This is How We Are Human – Louise Beech | Book Review | #ThisIsHowWeAreHuman



Sebastian James Murphy is twenty years, six months and two days old. He loves swimming, fried eggs and Billy Ocean. Sebastian is autistic. And lonely.

Veronica wants her son Sebastian to be happy … she wants the world to accept him for who he is. She is also thinking about paying a professional to give him what he desperately wants.

Violetta is a high-class escort, who steps out into the night thinking only of money. Of her nursing degree. Paying for her dad’s care. Getting through the dark.

When these three lives collide – intertwine in unexpected ways – everything changes. For everyone.

A topical and moving drama about a mother’s love for her son, about getting it wrong when we think we know what’s best, about the lengths we go to care for family … to survive … This Is How We Are Human is a searching, rich and thought-provoking novel with an emotional core that will warm and break your heart.

Publisher: Orenda Books
Format: Ebook (10 April 2021) | Paperback (10 June 2021)
Page Count: 289
Source: Review copy

MY THOUGHTS

My thanks to THE Book Club Reviewer Group for the e-copy to review.

I’ve read and enjoyed every one of Louise Beech’s six previous books and all have been reviewed here on the blog. Her seventh, This is How We Are Human is another brilliantly thought provoking and moving read from the pen of this extremely talented author.

Sebastian James Murphy is 20 years 6 months and 2 days old at the start of the book.

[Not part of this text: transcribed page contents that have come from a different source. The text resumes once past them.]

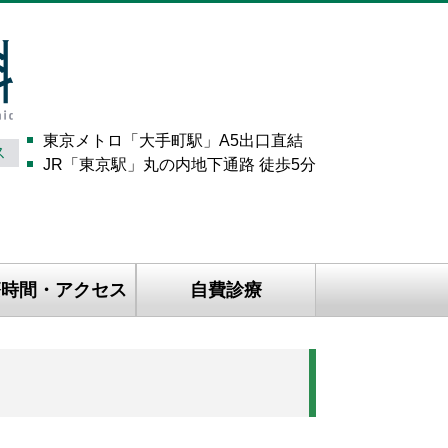
大
東京メトロ「大手町駅」A5出口直結
ス
JR「東京駅」丸の内地下通路 徒歩5分
療時間・アクセス
自費診療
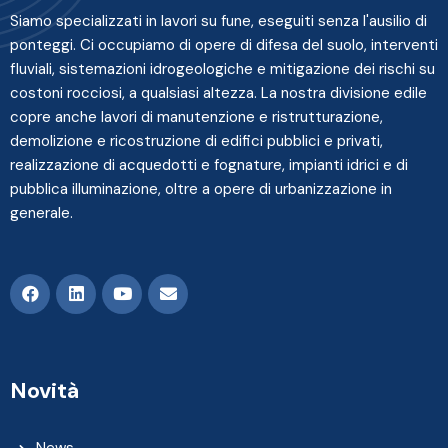
Siamo specializzati in lavori su fune, eseguiti senza l'ausilio di
ponteggi. Ci occupiamo di opere di difesa del suolo, interventi
fluviali, sistemazioni idrogeologiche e mitigazione dei rischi su
costoni rocciosi, a qualsiasi altezza. La nostra divisione edile
copre anche lavori di manutenzione e ristrutturazione,
demolizione e ricostruzione di edifici pubblici e privati,
realizzazione di acquedotti e fognature, impianti idrici e di
pubblica illuminazione, oltre a opere di urbanizzazione in
generale.
Novità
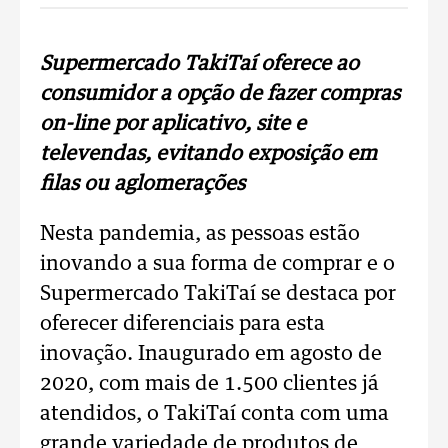
Supermercado TakiTaí oferece ao
consumidor a opção de fazer compras
on-line por aplicativo, site e
televendas, evitando exposição em
filas ou aglomerações
Nesta pandemia, as pessoas estão
inovando a sua forma de comprar e o
Supermercado TakiTaí se destaca por
oferecer diferenciais para esta
inovação. Inaugurado em agosto de
2020, com mais de 1.500 clientes já
atendidos, o TakiTaí conta com uma
grande variedade de produtos de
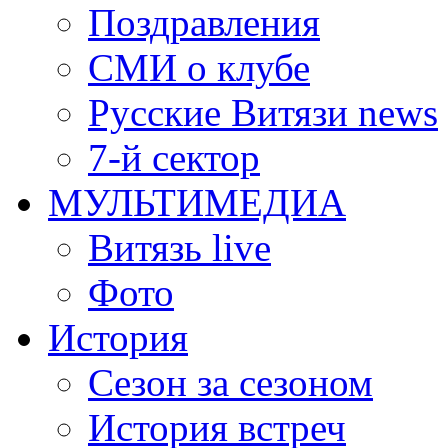
Поздравления
СМИ о клубе
Русские Витязи news
7-й сектор
МУЛЬТИМЕДИА
Витязь live
Фото
История
Сезон за сезоном
История встреч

Sebastian has autism and there are things that are very important to him – including his fish, fried eggs, and routines. He is also obsessed with sex, or rather the lack of it, which his mother Veronica seeks to resolve.

The characters in this story just broke my heart. Sebastian who is bullied for being different. He constantly faces prejudice but ultimately just wants to be loved and accepted for who he is. His devoted mother Veronica would go the ends of the earth for him to be happy and then there is Violetta; who chooses a path that she would rather not follow but who can see no other way forward.

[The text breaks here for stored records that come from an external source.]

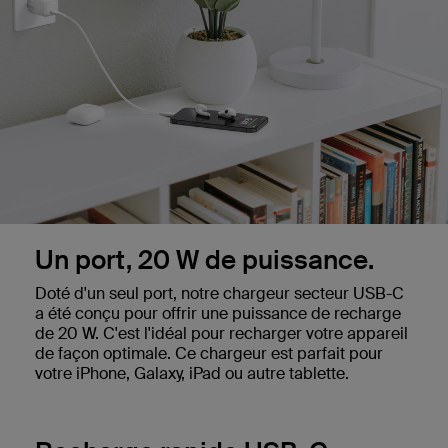
Un port, 20 W de puissance.
Doté d'un seul port, notre chargeur secteur USB-C
a été conçu pour offrir une puissance de recharge
de 20 W. C'est l'idéal pour recharger votre appareil
de façon optimale. Ce chargeur est parfait pour
votre iPhone, Galaxy, iPad ou autre tablette.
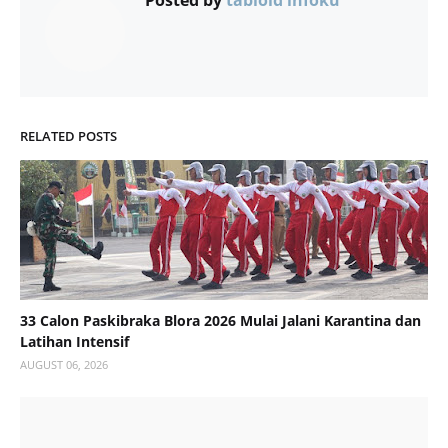
Posted by
tabloid infoku
RELATED POSTS
33 Calon Paskibraka Blora 2026 Mulai Jalani Karantina dan
Latihan Intensif
AUGUST 06, 2026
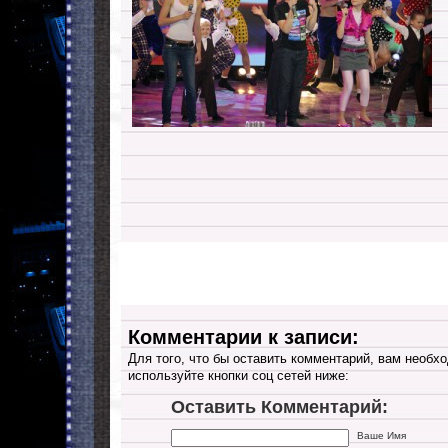
Комментарии к записи:
Для того, что бы оставить комментарий, вам необхо
используйте кнопки соц сетей ниже:
Оставить Комментарий:
Ваше Имя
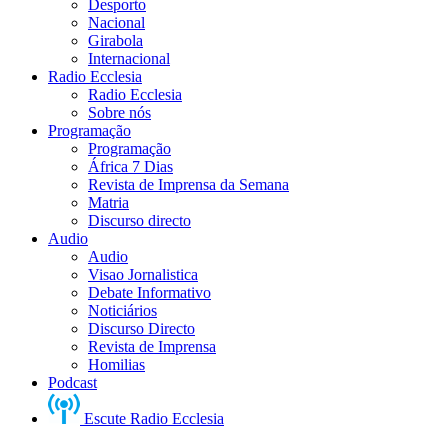
Desporto
Nacional
Girabola
Internacional
Radio Ecclesia
Radio Ecclesia
Sobre nós
Programação
Programação
África 7 Dias
Revista de Imprensa da Semana
Matria
Discurso directo
Audio
Audio
Visao Jornalistica
Debate Informativo
Noticiários
Discurso Directo
Revista de Imprensa
Homilias
Podcast
Escute Radio Ecclesia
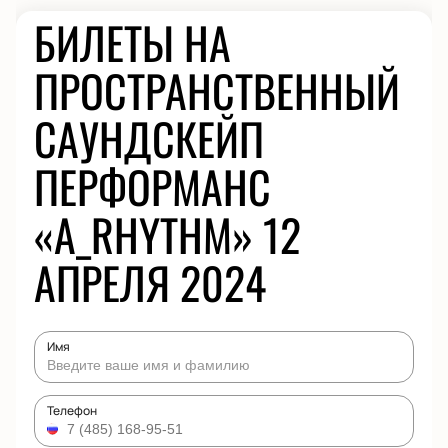
БИЛЕТЫ НА
ПРОСТРАНСТВЕННЫЙ
САУНДСКЕЙП
ПЕРФОРМАНС
«A_RHYTHM» 12
АПРЕЛЯ 2024
Имя
Телефон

With the story told from three perspectives, the way that these three worlds are brought together is written with compassion and sensitivity. I have no experience with autism but given the way that Sebastian’s character has been written and, with the information contained in the acknowledgements telling how Louise received guidance from the parents of an autistic child, I trust Louise to write an authentic character that I can believe in.

Sebastian is a lovely young man but one whose behaviour can sometimes be challenging to say the least. His lack of a filter can get him into trouble with those who don’t understand but it makes him who is he is. He is also intelligent, perceptive and understands more than he is given credit for.

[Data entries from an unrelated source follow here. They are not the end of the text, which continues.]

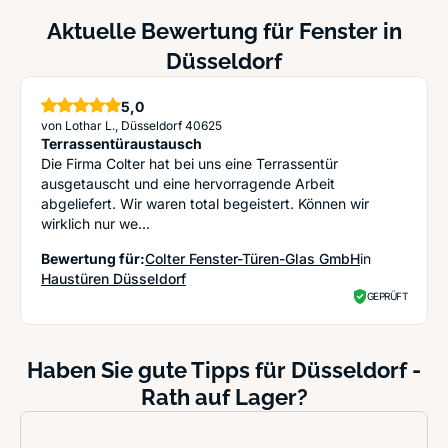
Aktuelle Bewertung für Fenster in
Düsseldorf
5,0
Sterne
von Lothar L., Düsseldorf 40625
Terrassentüraustausch
Die Firma Colter hat bei uns eine Terrassentür
ausgetauscht und eine hervorragende Arbeit
abgeliefert. Wir waren total begeistert. Können wir
wirklich nur we...
Bewertung für:
Colter Fenster-Türen-Glas GmbH
in
Haustüren Düsseldorf
GEPRÜFT
Haben Sie gute Tipps für Düsseldorf -
Rath auf Lager?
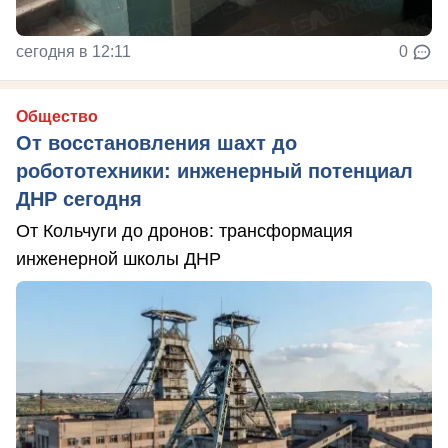
сегодня в 12:11
0
Общество
От восстановления шахт до
робототехники: инженерный потенциал
ДНР сегодня
От Кольчуги до дронов: трансформация
инженерной школы ДНР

Veronica is fiercely protective of Sebastian and a little jealous of anyone else who should come into his life. After his father died she has fought for Sebastian on her own, he is her life. However there are times when she can’t always see that he doesn’t want or need her to fight all his battles and this is where she makes some questionable decisions.

Violetta’s part in the story made me want to weep. What she endures to fulfil a promise is heartbreaking. I so wanted her to find her happy ever after that she deserved.

This is How We Are Human is an extraordinary and powerful story and my review can’t possibly do it justice. It is one that you absolutely must read for yourself. Louise Beech has written another stunning book.

ABOUT THE AUTHOR


Louise Beech is an exceptional literary talent, whose debut novel How To Be Brave was a Guardian Readers’ Choice for 2015. The follow-up, The Mountain in My Shoe was shortlisted for Not the Booker Prize. Both of her previous books Maria in the Moon and The Lion Tamer Who Lost were widely reviewed, critically acclaimed and number-one bestsellers on Kindle. The Lion Tamer Who Lost was shortlisted for the RNA Most Popular Romantic Novel Award in 2019. Her short fiction has won the Glass Woman Prize, the Eric Hoffer Award for Prose, and the Aesthetica Creative Works competition, as well as shortlisting for the Bridport Prize twice. Louise lives with her husband on the outskirts of Hull, and loves her job as a Front of House Usher at Hull Truck Theatre, where her first play was performed in 2012.